Federal police strike protester with baton, use pepper spray and tear gas outside courthouse in Portland pic.twitter.com/VX2xTVaaYq— Zane Sparling (@PDXzane) July 19, 2020
PORTLAND PROTESTER, NAVY VETERAN, DESCRIBES
BEATING BY FEDERAL OFFICERS
By Zane Sparling, Portland Tribune
Christopher David is not a man of steel.
But he has earned that and other nicknames — some call him “Captain Portland” or “Supersoldier” — after David stood as solidly as a rock while federal officers pepper-sprayed him twice and struck him at least five times with a baton during a rally outside the Hatfield Courthouse on Saturday, July 18.
Of the attack, captured on video by the Portland Tribune, David says he “just took it.”
“I knew I was never going to react. I was never going to fight back,” he said. “I’m a little too old to be beaten by a bunch of young guys.”
David, 53, of Portland, is hardly an anti-establishment type. He says he attended the U.S. Naval Academy in Annapolis, Maryland, after high school, later serving with the Navy Seabees while becoming a commissioned officer and aeronautical engineer.

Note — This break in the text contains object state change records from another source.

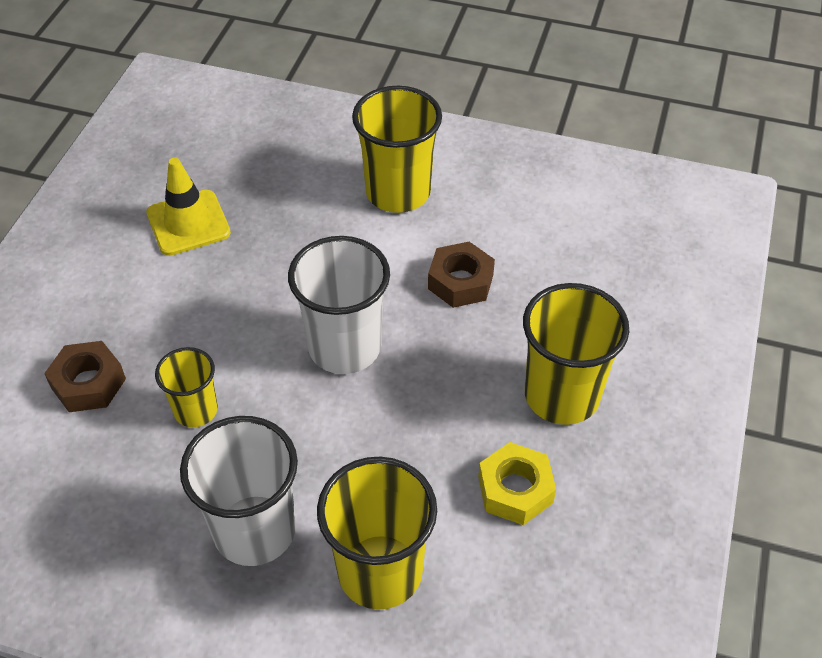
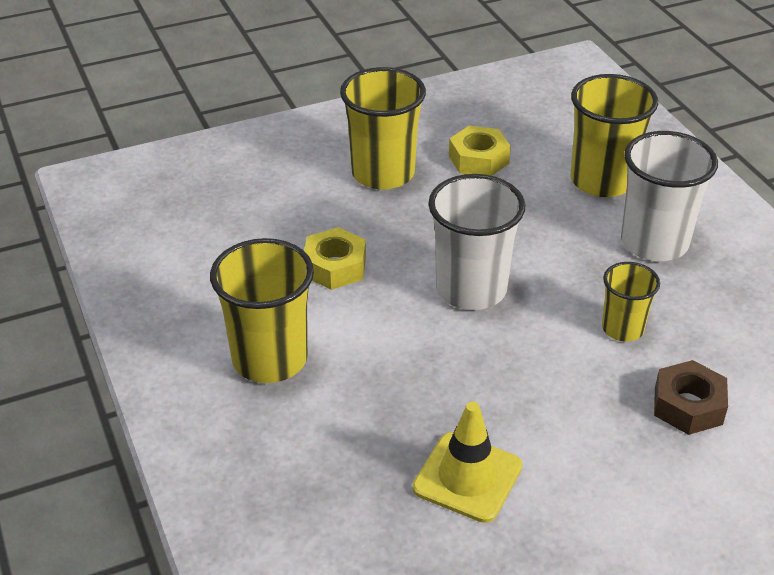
camera: 130 degrees left, 10 degrees down
brown nut [428,242,495,308] -> yellow nut [304,227,366,290]

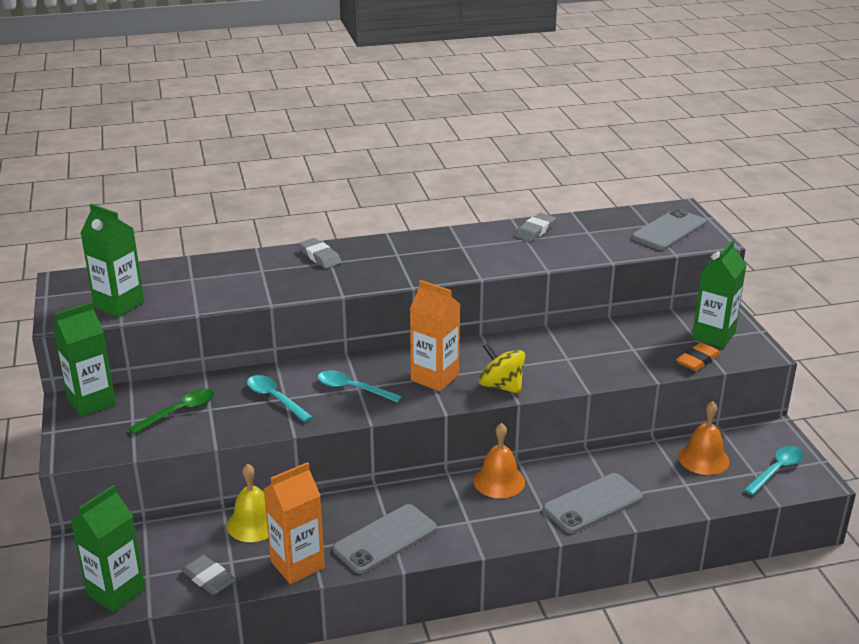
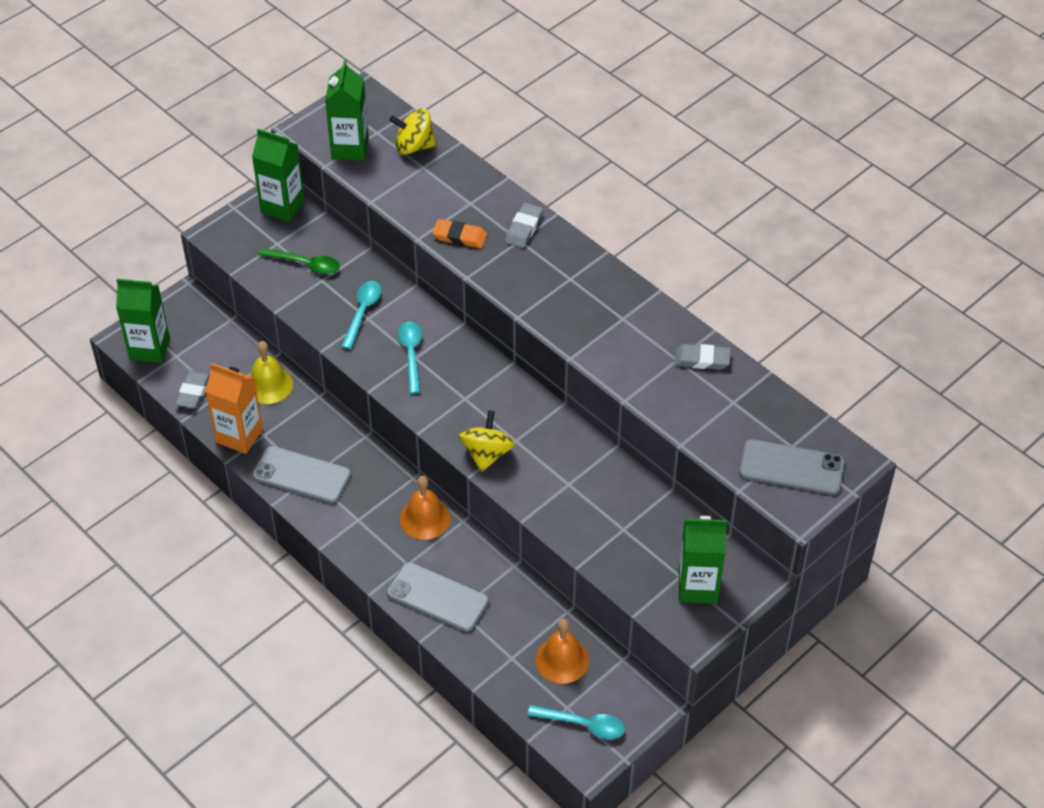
camera: 60 degrees right, 20 degrees up
orange carton [410,280,460,391] -> none
orange eraser [676,342,720,371] -> orange eraser moved to [432,219,487,248]
none -> yellow spinning top [389,108,437,155]

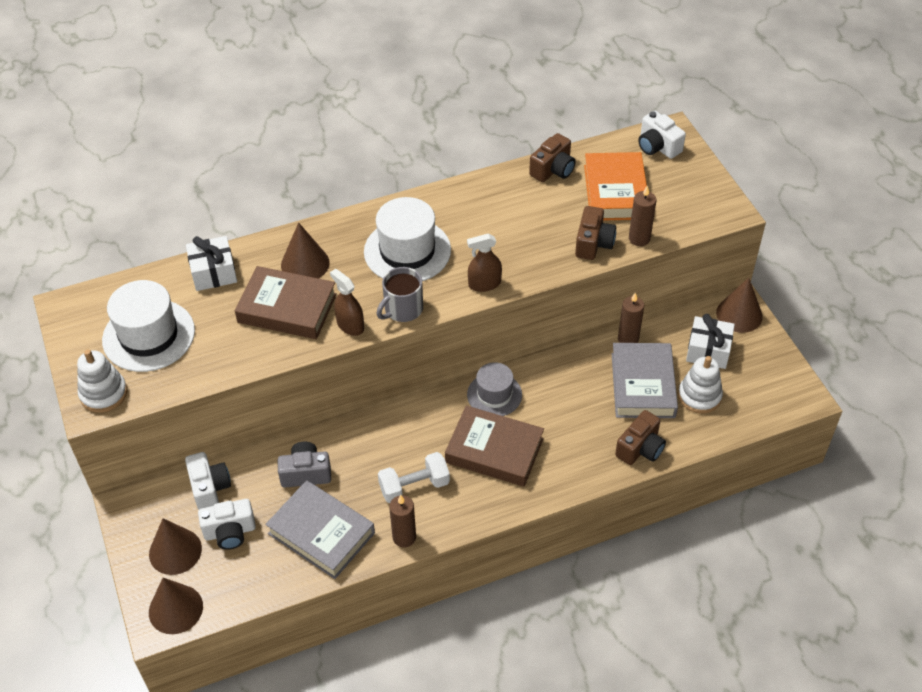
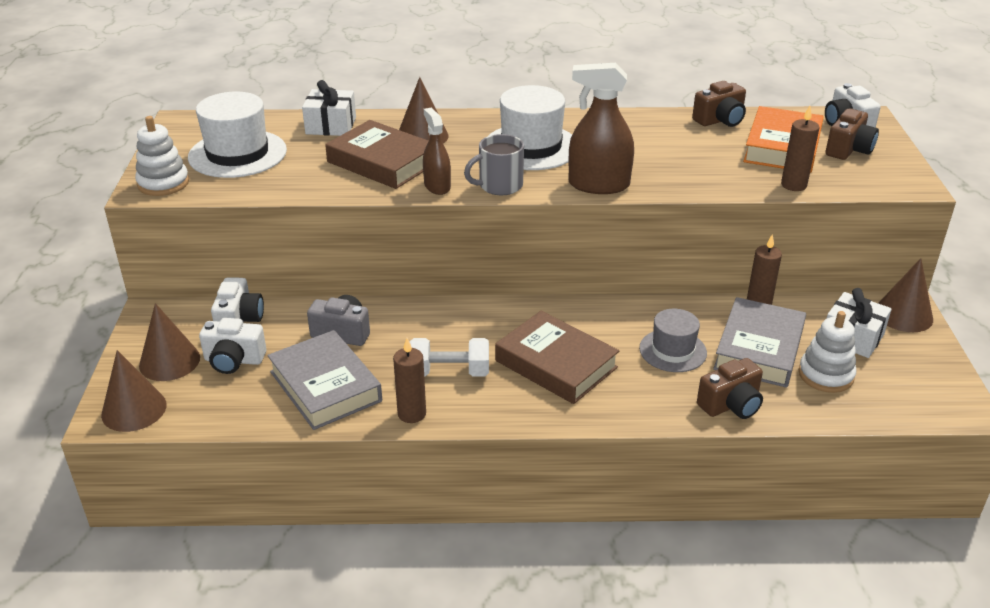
camera: 20 degrees right, 15 degrees down
brown spray bottle [467,233,502,292] -> brown spray bottle [569,63,634,194], size x1.61
grey hat [467,362,522,416] -> grey hat moved to [639,309,707,372]
brown camera [575,206,616,260] -> brown camera moved to [826,109,879,160]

The unmatched series of protests here have waxed and waned for more than 50 nights, but Saturday’s rally was David’s first, his attendance spurred by reports of unmarked vans snatching protesters off the streets without due process.
He arrived around 8 p.m. and was just planning on leaving when federal officers burst out of the bricked-up front of the courthouse around 10:45 p.m.
David said he slowly approached the officers, hoping to engage them in dialogue.
“I felt these gentlemen were violating their oath of office, and I wanted to talk to them,” he explained.
Things didn’t go according to plan.
As some federal officers rushed to push down makeshift barricades propped against the outer doors of the courthouse, one officer pushed David back. He stood stock-still as several more officers swarmed forward, striking him with a baton and pepper-spraying him. David says he lost his vision momentarily, due to the spray and clouds of tear gas engulfing the park.
He sat down on a park bench, before being pulled back from the flashpoint by a street medic, going by the name Tav, who treated David and ensured that he was taken by an ambulance to the hospital.
David says he has two fractures in his hand and, while it’s currently in a splint, he is expecting to need surgery later this week.
After a flurry of attention, David is hoping life will return to normal soon. While he never did speak with the camouflaged feds, he said he hopes they hear his message: “That oath of office is essentially swearing loyalty to the Constitution of the United States, and what they’re doing is not constitutional anymore.”